Pupi siamo

Pubblicato il 23 marzo 2018 da antonella landi

Finale col botto per l’appuntamento settimanale “Porta un genitore in classe”.
Ieri è stato il turno del babbo della nostra Attrice, la studentessa di quinta che da tre anni allieta me e i suoi compagni con letture interpretative e recite scoppiettanti di brani da imparare a mente.
Suo padre, Marco Natalucci, attore professionista, è venuto al Liceo Artistico di Porta Romana per portare in scena Pupi siamo, uno spettacolo interamente dedicato a Luigi Pirandello. Sai che palle, penserete. E invece no. Perché se Pirandello quando andavate a scuola vi è sembrato peso, sappiate che c’è modo di raccontarlo anche senza tediare, ma al contrario, coinvolgendo e commuovendo un pubblico di adolescenti.

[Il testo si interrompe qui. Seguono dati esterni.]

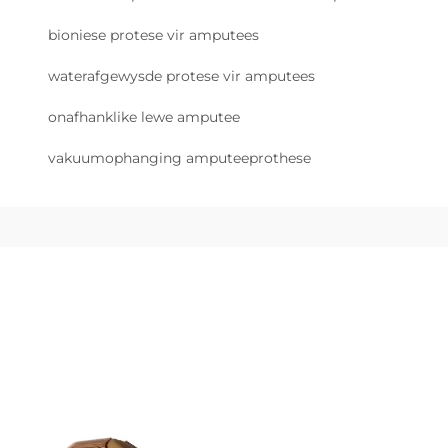
bioniese protese vir amputees
waterafgewysde protese vir amputees
onafhanklike lewe amputee
vakuumophanging amputeeprothese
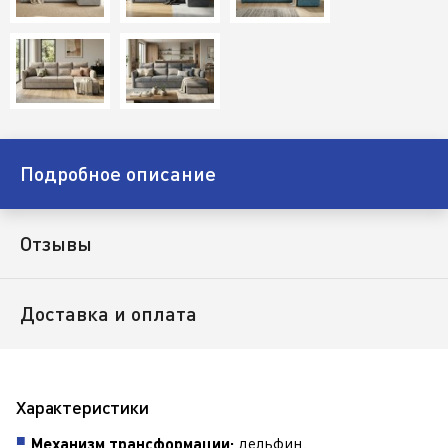
Подробное описание
Отзывы
Доставка и оплата
Характеристики
дельфин.
Механизм трансформации:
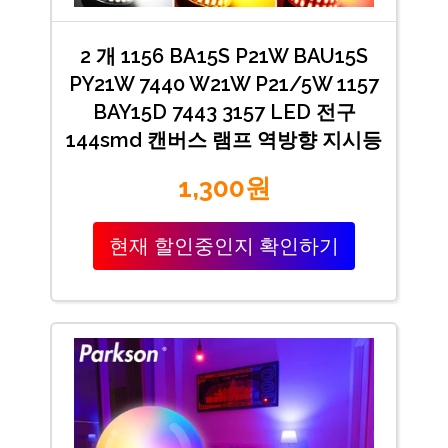
2 개 1156 BA15S P21W BAU15S
PY21W 7440 W21W P21/5W 1157
BAY15D 7443 3157 LED 전구
144smd 캔버스 램프 역방향 지시등
1,300원
현재 할인중인지 확인하기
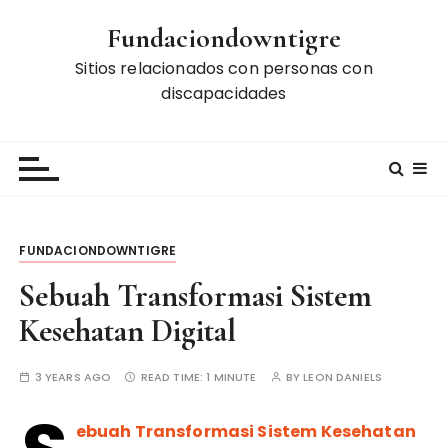
S
Fundaciondowntigre
k
i
Sitios relacionados con personas con
p
discapacidades
t
o
c
o
n
t
FUNDACIONDOWNTIGRE
e
n
Sebuah Transformasi Sistem
t
Kesehatan Digital
3 YEARS AGO
READ TIME:
1 MINUTE
BY
LEON DANIELS
ebuah Transformasi Sistem Kesehatan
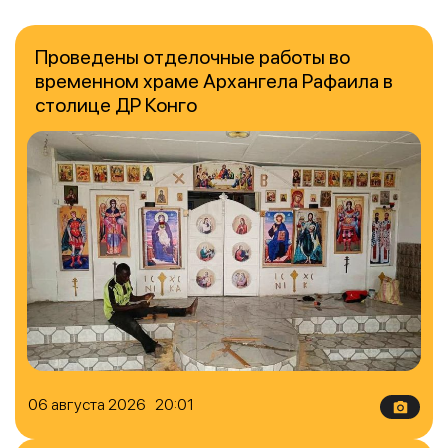
Проведены отделочные работы во
временном храме Архангела Рафаила в
столице ДР Конго
06 августа 2026 20:01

Basta scrivere un testo originale e incastrarci con sapienza e gusto i migliori brani della produzione pirandelliana, dal Berretto a sonagli al Fu Mattia Pascal, da Uno, nessuno e centomila a Ciaula scopre la luna, dall’Enrico IV all’Uomo dal fiore in bocca, dai Sei personaggi in cerca d’autore ai Giganti della montagna. E perfino la deliziosa Favola del figlio cambiato.
Babbo Marco non è venuto da solo. Con lui c’era l’ideatore e autore stesso dello spettacolo, l’attore Gianfranco Quero, siciliano puro dai tratti incredibilmente pirandelliani, che pensò e scrisse un testo simile a questo per portarlo in scena, da solo, in molti luoghi d’Italia. Poi incontrò Marco Natalucci, e quel testo da solista (che già funzionava a meraviglia) venne riadattato per un duo di colleghi e amici che sul palco s’incontrano, si scontrano, bisticciano, canticchiano, parlano all’unisono in perfetta sincronia. E come Pirandello proiettava le persone dalla vita reale nei suoi racconti letterari e teatrali, così Quero e Natalucci trasportano lo spettatore dalla vita vissuta alla vita narrata.

La sorte ci s’era messa d’impegno a cercare di compromettere la mattinata.
Un collega ci ha fottuto l’Aula Magna, luogo più raccolto e teatrale, scelto ai tempi insieme a babbo Marco come location dell’evento. Al suo posto c’hanno rifilato la Gipsoteca, sì, molto più bella e preziosa, ma troppo tutto: troppo grande, troppo luminosa, troppo rimbombante, troppo fredda. Guai a voi se ci mangiate dentro, tuonavano i bidelli quando hanno visto passare i sacchetti con il cibo del rinfresco finale.
E insomma ci siamo un po’ ingegnati e l’abbiamo sfangata: le sedie si son messe a semicerchio sotto le palle della statua del David, gli attori si son fatti cambiare nell’immenso magazzino dove son riposte tutte quelle opere che non trovano possibilità di esposizione dentro il grande liceo, a Cece abbiamo messo in mano il palo per microfonare l’audio nella registrazione e a Prince abbiamo ordinato le riprese per tirarci fuori un video.
Marco e Gianfranco erano interdetti. Nulla avrebbe funzionato.
E invece tutto è stato perfetto, e sembrava che ci fossero la penombra, l’acustica, l’atmosfera perfetta dei teatri, quando loro sono entrati in scena, così vicini a noi che quasi ci sembrava di toccarli, e ci sfioravano camminando, e ci fissavano guardandoci, così che quasi ci è parso di essere in scena insieme a loro, e che Gianfranco fosse davvero Pirandello, con quel suo eloquio lento ed elegantemente siculo.

Adesso che tutto è finito, lo spettacolo ma anche tutti i giovedì coi genitori, io credo che ai ragazzi resterà per sempre il ricordo di questa cosa strana organizzata insieme a loro, dove i babbi e le mamme non sono stati soggetti esterni ed estranei alla scuola, ma parte fondamentale della scuola stessa, lezione vivente di esperienza vera.
E Pirandello sarà per noi sempre qualcuno di molto, molto caro.

Grazie a tutti i genitori che sono venuti a trovarci, generosamente, senza percepire un euro.
Grazie a Marco Natalucci e Gianfranco Quero per averci regalato l’Emozione.